▶ [BRIEF]: Look through the entries below and extract exactly the lines from the one containing "calibration region (l=132,b=-1)" through the one containing "IAU primary calibration", ends included.

Collection entries
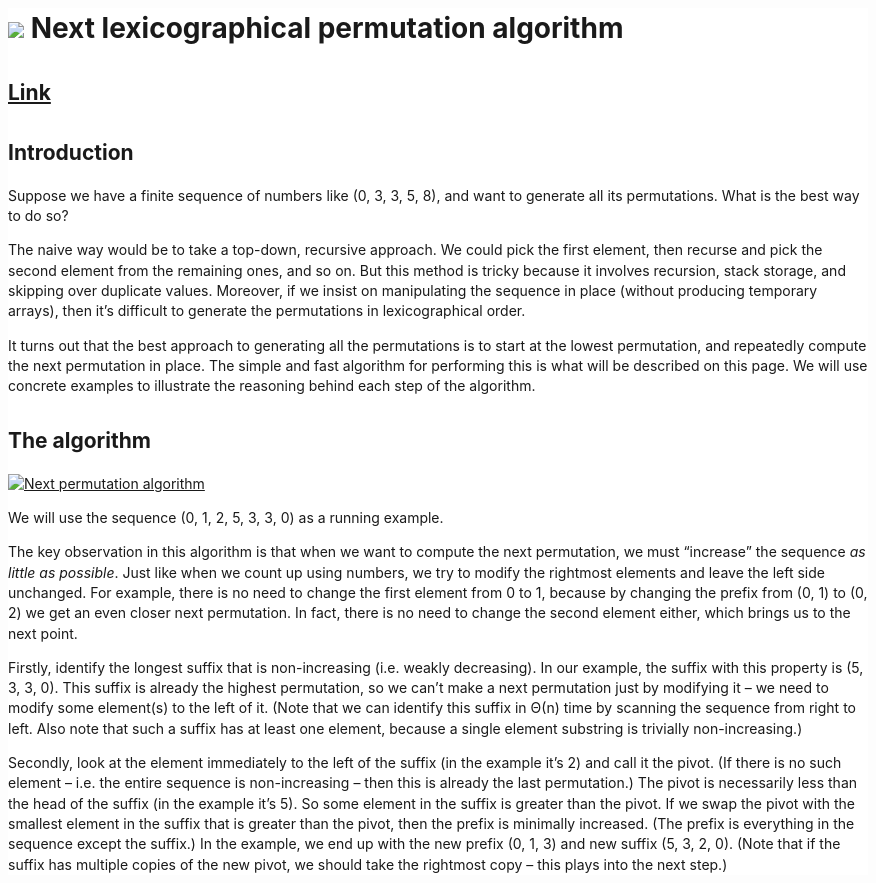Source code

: # ![](https://www.nayuki.io/res/page-icon/64/next-lexicographical-permutation-algorithm.png) Next lexicographical permutation algorithm

## [Link](https://www.nayuki.io/page/next-lexicographical-permutation-algorithm)

## Introduction

Suppose we have a finite sequence of numbers like (0, 3, 3, 5, 8), and want to generate all its permutations. What is the best way to do so?

The naive way would be to take a top-down, recursive approach. We could pick the first element, then recurse and pick the second element from the remaining ones, and so on. But this method is tricky because it involves recursion, stack storage, and skipping over duplicate values. Moreover, if we insist on manipulating the sequence in place (without producing temporary arrays), then it’s difficult to generate the permutations in lexicographical order.

It turns out that the best approach to generating all the permutations is to start at the lowest permutation, and repeatedly compute the next permutation in place. The simple and fast algorithm for performing this is what will be described on this page. We will use concrete examples to illustrate the reasoning behind each step of the algorithm.

## The algorithm

[![Next permutation algorithm](https://www.nayuki.io/res/next-lexicographical-permutation-algorithm/next-permutation-algorithm.svg)](https://www.nayuki.io/res/next-lexicographical-permutation-algorithm/next-permutation-algorithm.svg)

We will use the sequence (0, 1, 2, 5, 3, 3, 0) as a running example.

The key observation in this algorithm is that when we want to compute the next permutation, we must “increase” the sequence _as little as possible_. Just like when we count up using numbers, we try to modify the rightmost elements and leave the left side unchanged. For example, there is no need to change the first element from 0 to 1, because by changing the prefix from (0, 1) to (0, 2) we get an even closer next permutation. In fact, there is no need to change the second element either, which brings us to the next point.

Firstly, identify the longest suffix that is non-increasing (i.e. weakly decreasing). In our example, the suffix with this property is (5, 3, 3, 0). This suffix is already the highest permutation, so we can’t make a next permutation just by modifying it – we need to modify some element(s) to the left of it. (Note that we can identify this suffix in Θ(n) time by scanning the sequence from right to left. Also note that such a suffix has at least one element, because a single element substring is trivially non-increasing.)

Secondly, look at the element immediately to the left of the suffix (in the example it’s 2) and call it the pivot. (If there is no such element – i.e. the entire sequence is non-increasing – then this is already the last permutation.) The pivot is necessarily less than the head of the suffix (in the example it’s 5). So some element in the suffix is greater than the pivot. If we swap the pivot with the smallest element in the suffix that is greater than the pivot, then the prefix is minimally increased. (The prefix is everything in the sequence except the suffix.) In the example, we end up with the new prefix (0, 1, 3) and new suffix (5, 3, 2, 0). (Note that if the suffix has multiple copies of the new pivot, we should take the rightmost copy – this plays into the next step.)
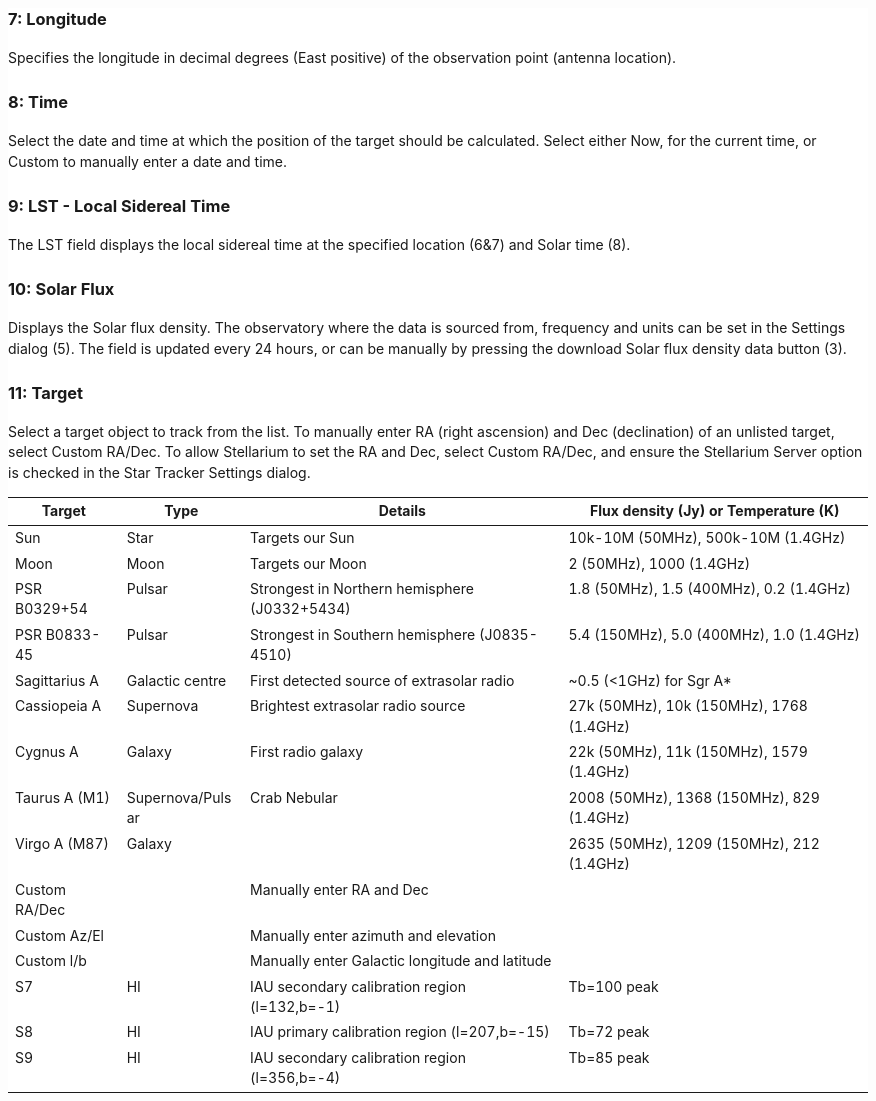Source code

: <h3>7: Longitude</h3>

Specifies the longitude in decimal degrees (East positive) of the observation point (antenna location).

<h3>8: Time</h3>

Select the date and time at which the position of the target should be calculated. Select either Now, for the current time, or Custom to manually enter a date and time.

<h3>9: LST - Local Sidereal Time</h3>

The LST field displays the local sidereal time at the specified location (6&7) and Solar time (8).

<h3>10: Solar Flux</h3>

Displays the Solar flux density. The observatory where the data is sourced from, frequency and units can be set in the Settings dialog (5). The field is updated every 24 hours, or can be manually by pressing the download Solar flux density data button (3).

<h3>11: Target</h3>

Select a target object to track from the list.
To manually enter RA (right ascension) and Dec (declination) of an unlisted target, select Custom RA/Dec.
To allow Stellarium to set the RA and Dec, select Custom RA/Dec, and ensure the Stellarium Server option is checked in the Star Tracker Settings dialog.

| Target           | Type              | Details                                        | Flux density (Jy) or Temperature (K)       |
|------------------|-------------------|------------------------------------------------|---------------------------------------------
| Sun              | Star              | Targets our Sun                                | 10k-10M (50MHz), 500k-10M (1.4GHz)         |
| Moon             | Moon              | Targets our Moon                               | 2 (50MHz), 1000 (1.4GHz)                   |
| PSR B0329+54     | Pulsar            | Strongest in Northern hemisphere (J0332+5434)  | 1.8 (50MHz), 1.5 (400MHz), 0.2 (1.4GHz)    |
| PSR B0833-45     | Pulsar            | Strongest in Southern hemisphere (J0835-4510)  | 5.4 (150MHz), 5.0 (400MHz), 1.0 (1.4GHz)   |
| Sagittarius A    | Galactic centre   | First detected source of extrasolar radio      | ~0.5 (<1GHz) for Sgr A*                    |
| Cassiopeia A     | Supernova         | Brightest extrasolar radio source              | 27k (50MHz), 10k (150MHz), 1768 (1.4GHz)   |
| Cygnus A         | Galaxy            | First radio galaxy                             | 22k (50MHz), 11k (150MHz), 1579 (1.4GHz)   |
| Taurus A (M1)    | Supernova/Pulsar  | Crab Nebular                                   | 2008 (50MHz), 1368 (150MHz), 829 (1.4GHz)  |
| Virgo A (M87)    | Galaxy            |                                                | 2635 (50MHz), 1209 (150MHz), 212 (1.4GHz)  |
| Custom RA/Dec    |                   | Manually enter RA and Dec                      |                                            |
| Custom Az/El     |                   | Manually enter azimuth and elevation           |                                            |
| Custom l/b       |                   | Manually enter Galactic longitude and latitude |                                            |
| S7               | HI                | IAU secondary calibration region (l=132,b=-1)  | Tb=100 peak                                |
| S8               | HI                | IAU primary calibration region (l=207,b=-15)   | Tb=72 peak                                 |
| S9               | HI                | IAU secondary calibration region (l=356,b=-4)  | Tb=85 peak                                 |
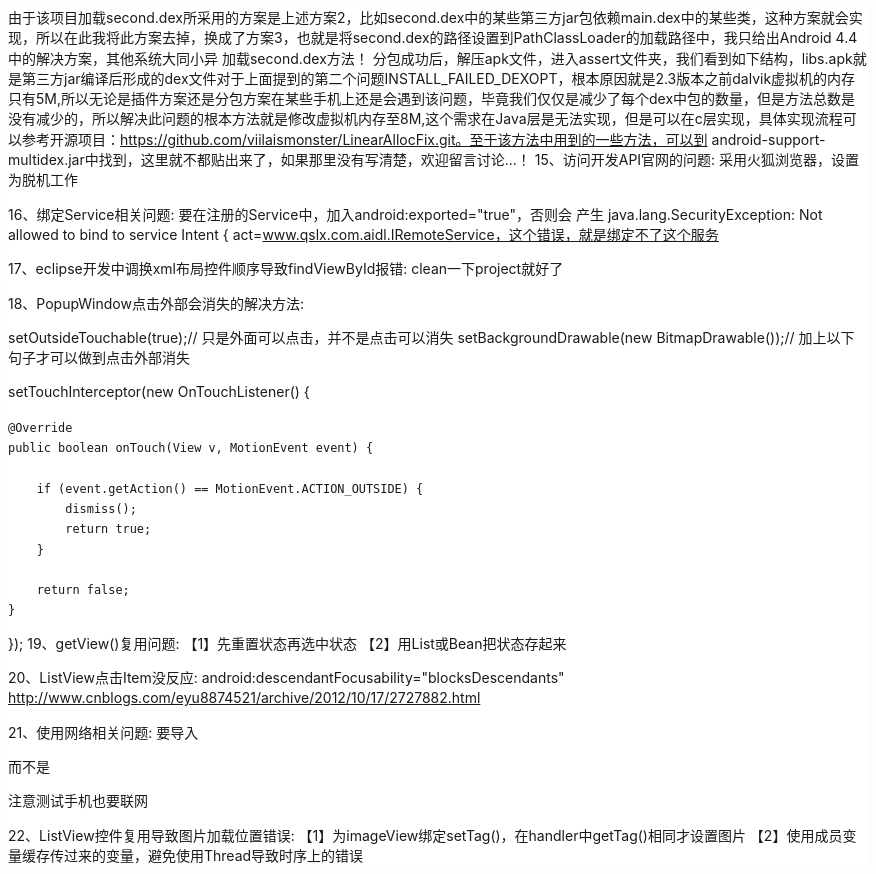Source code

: 由于该项目加载second.dex所采用的方案是上述方案2，比如second.dex中的某些第三方jar包依赖main.dex中的某些类，这种方案就会实现，所以在此我将此方案去掉，换成了方案3，也就是将second.dex的路径设置到PathClassLoader的加载路径中，我只给出Android 4.4中的解决方案，其他系统大同小异
加载second.dex方法！
分包成功后，解压apk文件，进入assert文件夹，我们看到如下结构，libs.apk就是第三方jar编译后形成的dex文件对于上面提到的第二个问题INSTALL_FAILED_DEXOPT，根本原因就是2.3版本之前dalvik虚拟机的内存只有5M,所以无论是插件方案还是分包方案在某些手机上还是会遇到该问题，毕竟我们仅仅是减少了每个dex中包的数量，但是方法总数是没有减少的，所以解决此问题的根本方法就是修改虚拟机内存至8M,这个需求在Java层是无法实现，但是可以在c层实现，具体实现流程可以参考开源项目：https://github.com/viilaismonster/LinearAllocFix.git。至于该方法中用到的一些方法，可以到 android-support-multidex.jar中找到，这里就不都贴出来了，如果那里没有写清楚，欢迎留言讨论...！
15、访问开发API官网的问题:
采用火狐浏览器，设置为脱机工作

16、绑定Service相关问题:
要在注册的Service中，加入android:exported="true"，否则会
产生 java.lang.SecurityException: Not allowed to bind to service Intent
{ act=www.qslx.com.aidl.IRemoteService，这个错误，就是绑定不了这个服务

17、eclipse开发中调换xml布局控件顺序导致findViewById报错:
clean一下project就好了

18、PopupWindow点击外部会消失的解决方法:

setOutsideTouchable(true);// 只是外面可以点击，并不是点击可以消失
setBackgroundDrawable(new BitmapDrawable());// 加上以下句子才可以做到点击外部消失

setTouchInterceptor(new OnTouchListener() {

    @Override
    public boolean onTouch(View v, MotionEvent event) {

        if (event.getAction() == MotionEvent.ACTION_OUTSIDE) {
            dismiss();
            return true;
        }

        return false;
    }
});
19、getView()复用问题:
【1】先重置状态再选中状态
【2】用List或Bean把状态存起来

20、ListView点击Item没反应:
android:descendantFocusability="blocksDescendants"
http://www.cnblogs.com/eyu8874521/archive/2012/10/17/2727882.html

21、使用网络相关问题:
要导入

<uses-permission 
android:name="android.permission.INTERNET"/>
而不是

<uses-permission android:name="ANDROID.PERMISSION.INTERNET"/>
注意测试手机也要联网

22、ListView控件复用导致图片加载位置错误:
【1】为imageView绑定setTag()，在handler中getTag()相同才设置图片
【2】使用成员变量缓存传过来的变量，避免使用Thread导致时序上的错误
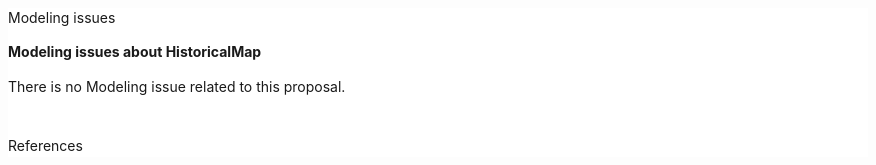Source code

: 



  





# 

 Modeling issues




__Modeling issues about HistoricalMap__ 


 There is no Modeling issue related to this proposal.
 




  





# 

 References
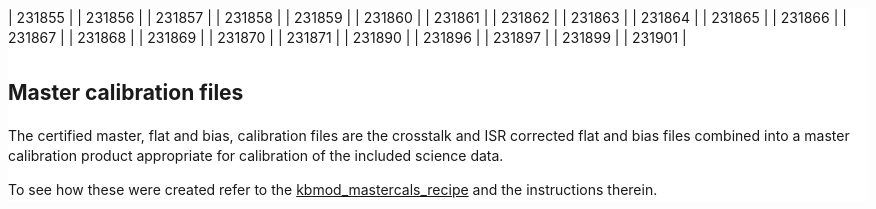 | 231855   | 
| 231856   | 
| 231857   | 
| 231858   | 
| 231859   | 
| 231860   | 
| 231861   | 
| 231862   | 
| 231863   | 
| 231864   | 
| 231865   | 
| 231866   | 
| 231867   | 
| 231868   | 
| 231869   | 
| 231870   | 
| 231871   | 
| 231890   | 
| 231896   | 
| 231897   | 
| 231899   | 
| 231901   |


## Master calibration files

The certified master, flat and bias, calibration files are
the crosstalk and ISR corrected flat and bias files combined
into a master calibration product appropriate for calibration
of the included science data. 

To see how these were created refer to the
[kbmod_mastercals_recipe](https://github.com/dirac-institute/kbmod_mastercals_recipe)
and the instructions therein. 
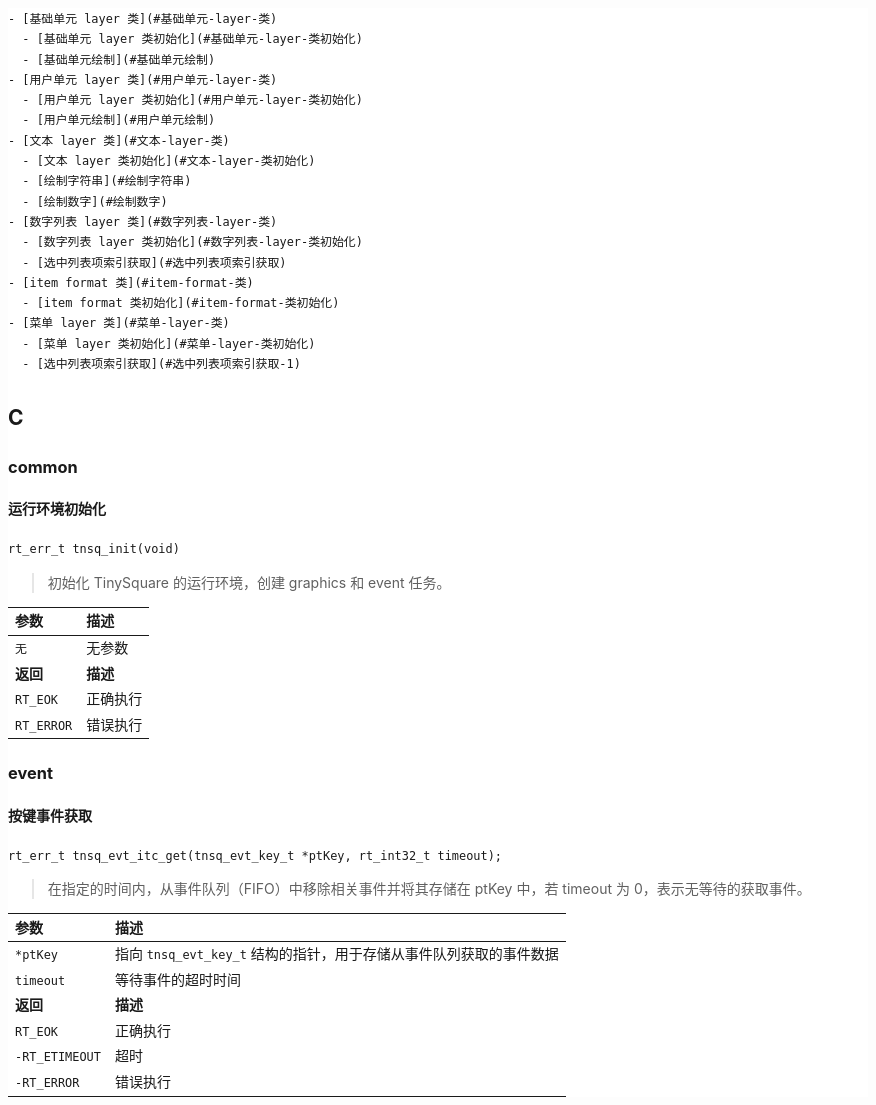     - [基础单元 layer 类](#基础单元-layer-类)
      - [基础单元 layer 类初始化](#基础单元-layer-类初始化)
      - [基础单元绘制](#基础单元绘制)
    - [用户单元 layer 类](#用户单元-layer-类)
      - [用户单元 layer 类初始化](#用户单元-layer-类初始化)
      - [用户单元绘制](#用户单元绘制)
    - [文本 layer 类](#文本-layer-类)
      - [文本 layer 类初始化](#文本-layer-类初始化)
      - [绘制字符串](#绘制字符串)
      - [绘制数字](#绘制数字)
    - [数字列表 layer 类](#数字列表-layer-类)
      - [数字列表 layer 类初始化](#数字列表-layer-类初始化)
      - [选中列表项索引获取](#选中列表项索引获取)
    - [item format 类](#item-format-类)
      - [item format 类初始化](#item-format-类初始化)
    - [菜单 layer 类](#菜单-layer-类)
      - [菜单 layer 类初始化](#菜单-layer-类初始化)
      - [选中列表项索引获取](#选中列表项索引获取-1)

## C

### common

#### 运行环境初始化

`rt_err_t tnsq_init(void)`

> 初始化 TinySquare 的运行环境，创建 graphics 和 event 任务。

| 参数 | 描述 |
|:-----|:-----|
| `无` | 无参数 |
| **返回** | **描述** |
| `RT_EOK` | 正确执行 |
| `RT_ERROR` | 错误执行 |

### event

#### 按键事件获取

`rt_err_t tnsq_evt_itc_get(tnsq_evt_key_t *ptKey, rt_int32_t timeout);`

> 在指定的时间内，从事件队列（FIFO）中移除相关事件并将其存储在 ptKey 中，若 timeout 为 0，表示无等待的获取事件。

| 参数 | 描述 |
|:-----|:-----|
| `*ptKey` | 指向 `tnsq_evt_key_t` 结构的指针，用于存储从事件队列获取的事件数据 |
| `timeout` | 等待事件的超时时间 |
| **返回** | **描述** |
| `RT_EOK` | 正确执行 |
| `-RT_ETIMEOUT` | 超时 |
| `-RT_ERROR` | 错误执行 |
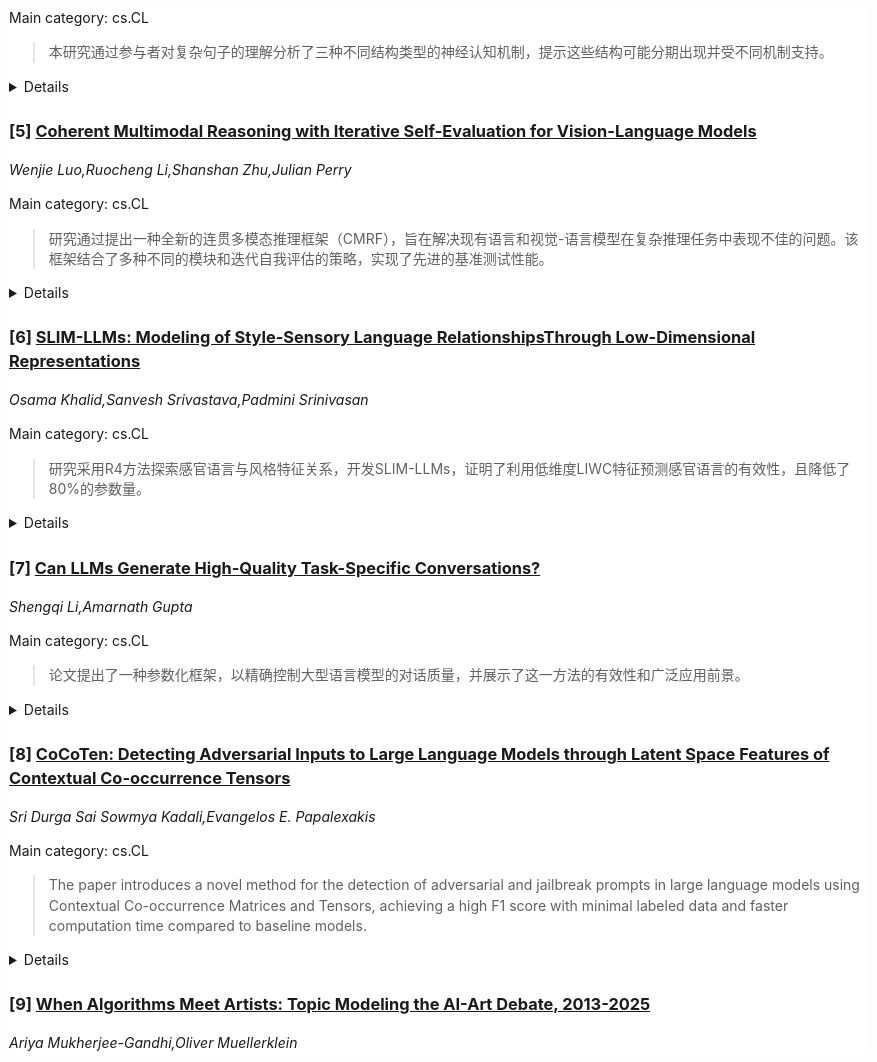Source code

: Main category: cs.CL

> 本研究通过参与者对复杂句子的理解分析了三种不同结构类型的神经认知机制，提示这些结构可能分期出现并受不同机制支持。

<details><summary>Details</summary></details>


### [5] [Coherent Multimodal Reasoning with Iterative Self-Evaluation for Vision-Language Models](https://arxiv.org/abs/2508.02886)
*Wenjie Luo,Ruocheng Li,Shanshan Zhu,Julian Perry*

Main category: cs.CL

> 研究通过提出一种全新的连贯多模态推理框架（CMRF），旨在解决现有语言和视觉-语言模型在复杂推理任务中表现不佳的问题。该框架结合了多种不同的模块和迭代自我评估的策略，实现了先进的基准测试性能。

<details><summary>Details</summary></details>


### [6] [SLIM-LLMs: Modeling of Style-Sensory Language RelationshipsThrough Low-Dimensional Representations](https://arxiv.org/abs/2508.02901)
*Osama Khalid,Sanvesh Srivastava,Padmini Srinivasan*

Main category: cs.CL

> 研究采用R4方法探索感官语言与风格特征关系，开发SLIM-LLMs，证明了利用低维度LIWC特征预测感官语言的有效性，且降低了80%的参数量。

<details><summary>Details</summary></details>


### [7] [Can LLMs Generate High-Quality Task-Specific Conversations?](https://arxiv.org/abs/2508.02931)
*Shengqi Li,Amarnath Gupta*

Main category: cs.CL

> 论文提出了一种参数化框架，以精确控制大型语言模型的对话质量，并展示了这一方法的有效性和广泛应用前景。

<details><summary>Details</summary></details>


### [8] [CoCoTen: Detecting Adversarial Inputs to Large Language Models through Latent Space Features of Contextual Co-occurrence Tensors](https://arxiv.org/abs/2508.02997)
*Sri Durga Sai Sowmya Kadali,Evangelos E. Papalexakis*

Main category: cs.CL

> The paper introduces a novel method for the detection of adversarial and jailbreak prompts in large language models using Contextual Co-occurrence Matrices and Tensors, achieving a high F1 score with minimal labeled data and faster computation time compared to baseline models.

<details><summary>Details</summary></details>


### [9] [When Algorithms Meet Artists: Topic Modeling the AI-Art Debate, 2013-2025](https://arxiv.org/abs/2508.03037)
*Ariya Mukherjee-Gandhi,Oliver Muellerklein*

▶ [REPLY TO THE EXERCISE]:
| S7               | HI                | IAU secondary calibration region (l=132,b=-1)  | Tb=100 peak                                |
| S8               | HI                | IAU primary calibration region (l=207,b=-15)   | Tb=72 peak                                 |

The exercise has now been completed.